**EXERCISE INSTRUCTIONS**
Below is a block of entries; repeat all of it exactly but omit the pictures.
Top of EXERCISE INPUT
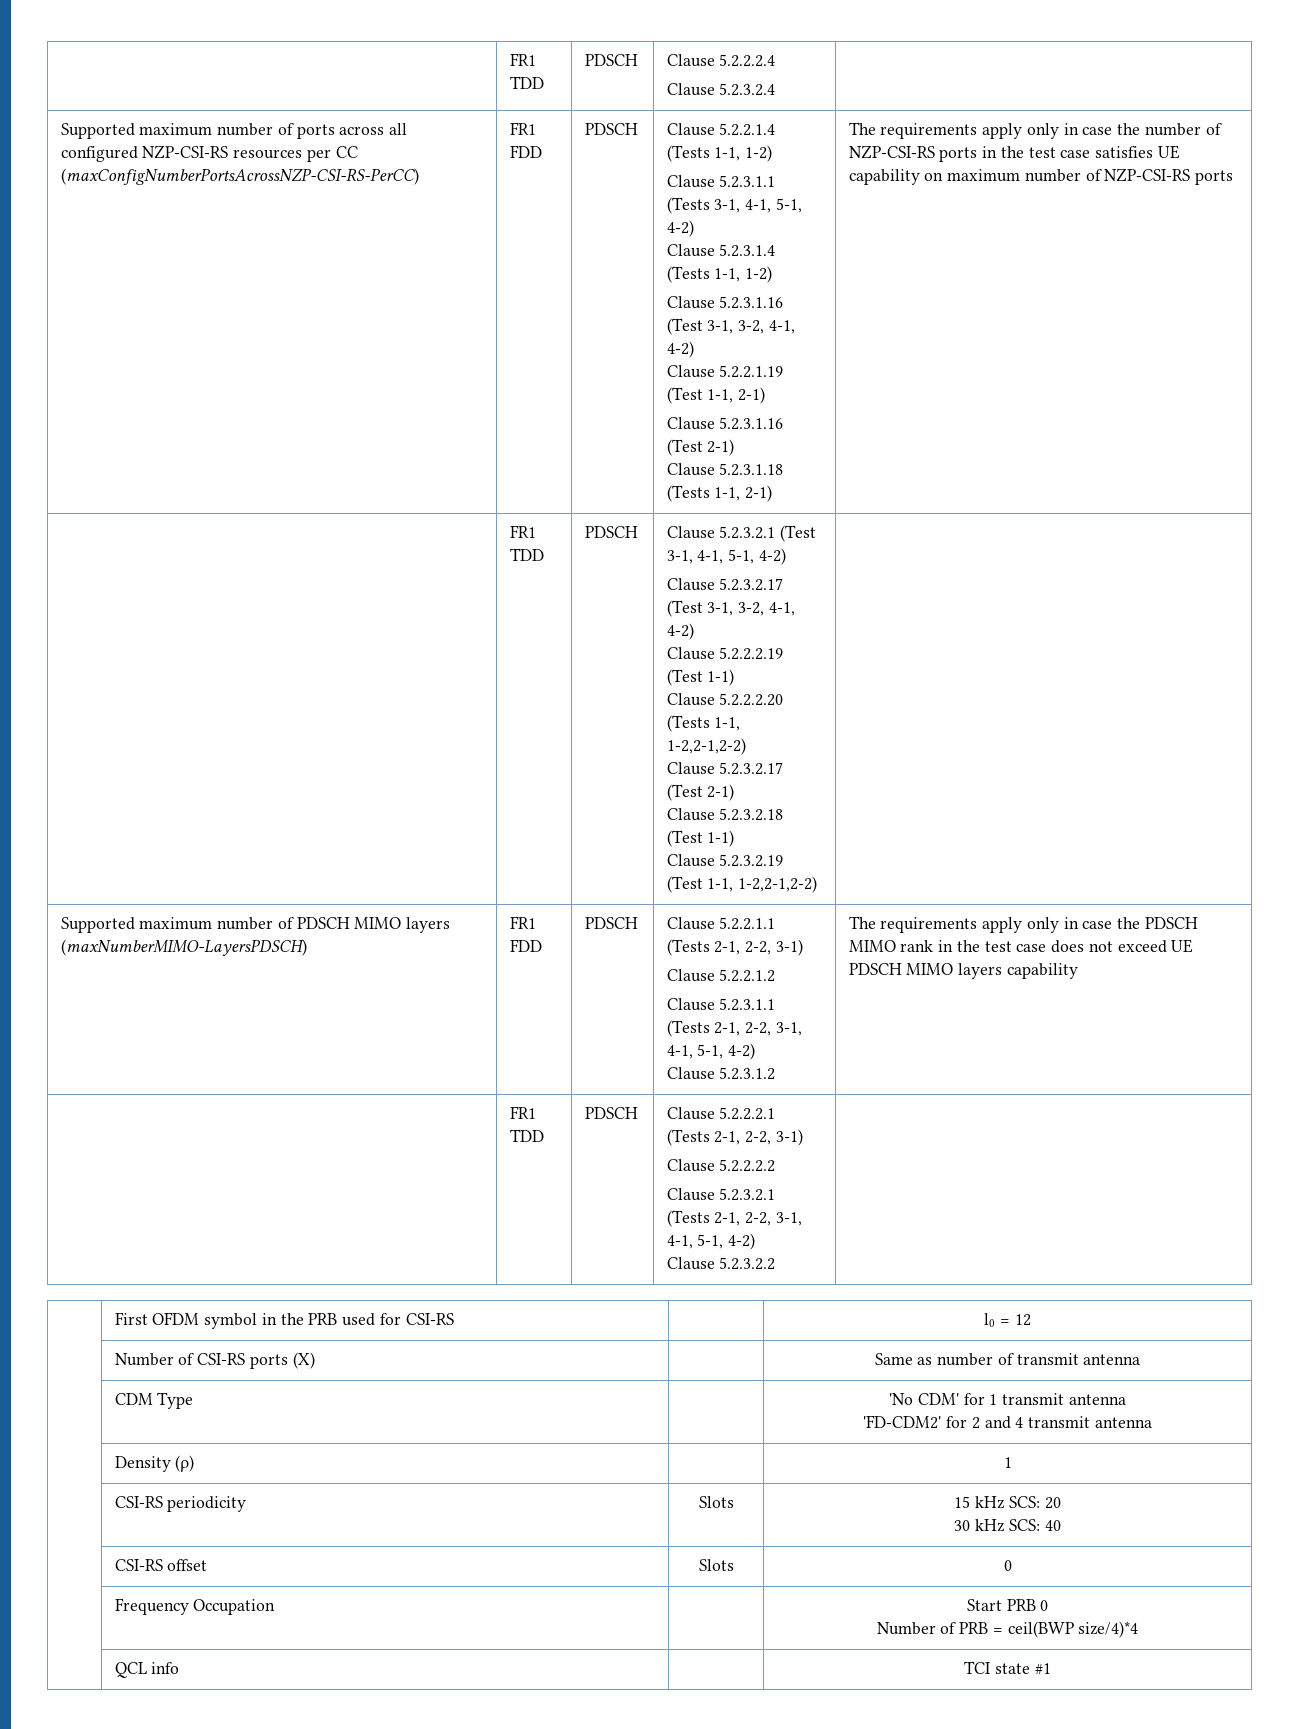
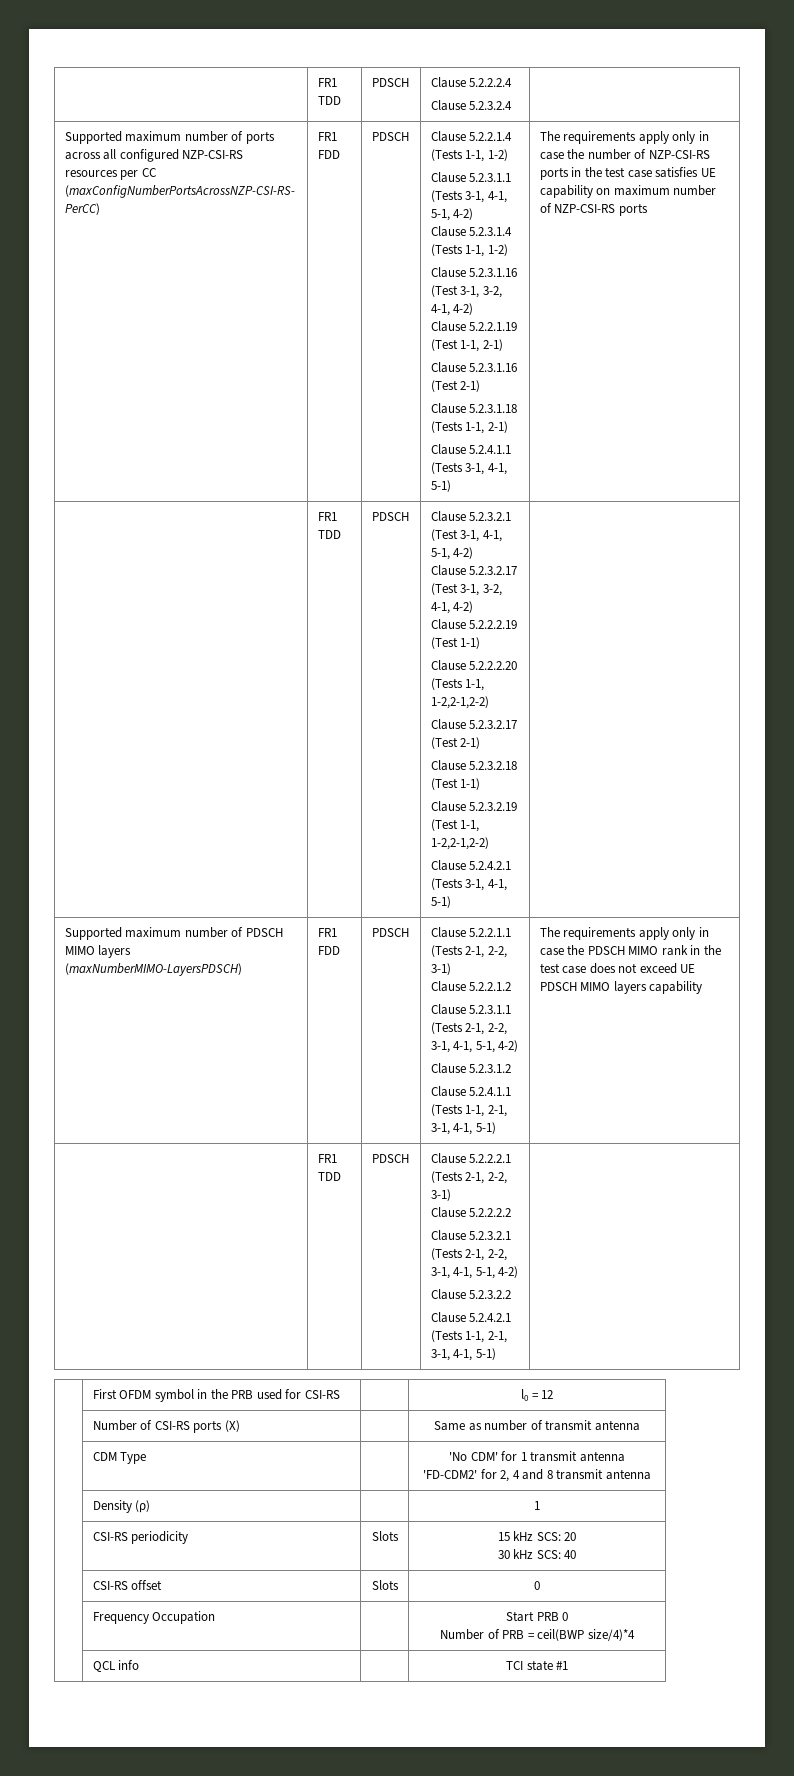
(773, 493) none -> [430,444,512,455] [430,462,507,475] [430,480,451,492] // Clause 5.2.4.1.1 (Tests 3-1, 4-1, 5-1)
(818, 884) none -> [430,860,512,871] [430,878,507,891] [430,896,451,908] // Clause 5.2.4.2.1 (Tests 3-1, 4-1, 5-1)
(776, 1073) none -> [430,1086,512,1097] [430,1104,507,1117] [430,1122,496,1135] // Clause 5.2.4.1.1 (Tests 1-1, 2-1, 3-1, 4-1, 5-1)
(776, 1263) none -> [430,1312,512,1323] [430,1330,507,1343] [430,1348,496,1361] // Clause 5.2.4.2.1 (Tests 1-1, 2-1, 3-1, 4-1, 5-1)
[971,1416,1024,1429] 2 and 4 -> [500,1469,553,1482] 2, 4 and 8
Bottom of EXERCISE INPUT
**ANSWER TO THIS TASK**
(773, 493) none -> [430,444,512,455] [430,462,507,475] [430,480,451,492] // Clause 5.2.4.1.1 (Tests 3-1, 4-1, 5-1)
(818, 884) none -> [430,860,512,871] [430,878,507,891] [430,896,451,908] // Clause 5.2.4.2.1 (Tests 3-1, 4-1, 5-1)
(776, 1073) none -> [430,1086,512,1097] [430,1104,507,1117] [430,1122,496,1135] // Clause 5.2.4.1.1 (Tests 1-1, 2-1, 3-1, 4-1, 5-1)
(776, 1263) none -> [430,1312,512,1323] [430,1330,507,1343] [430,1348,496,1361] // Clause 5.2.4.2.1 (Tests 1-1, 2-1, 3-1, 4-1, 5-1)
[971,1416,1024,1429] 2 and 4 -> [500,1469,553,1482] 2, 4 and 8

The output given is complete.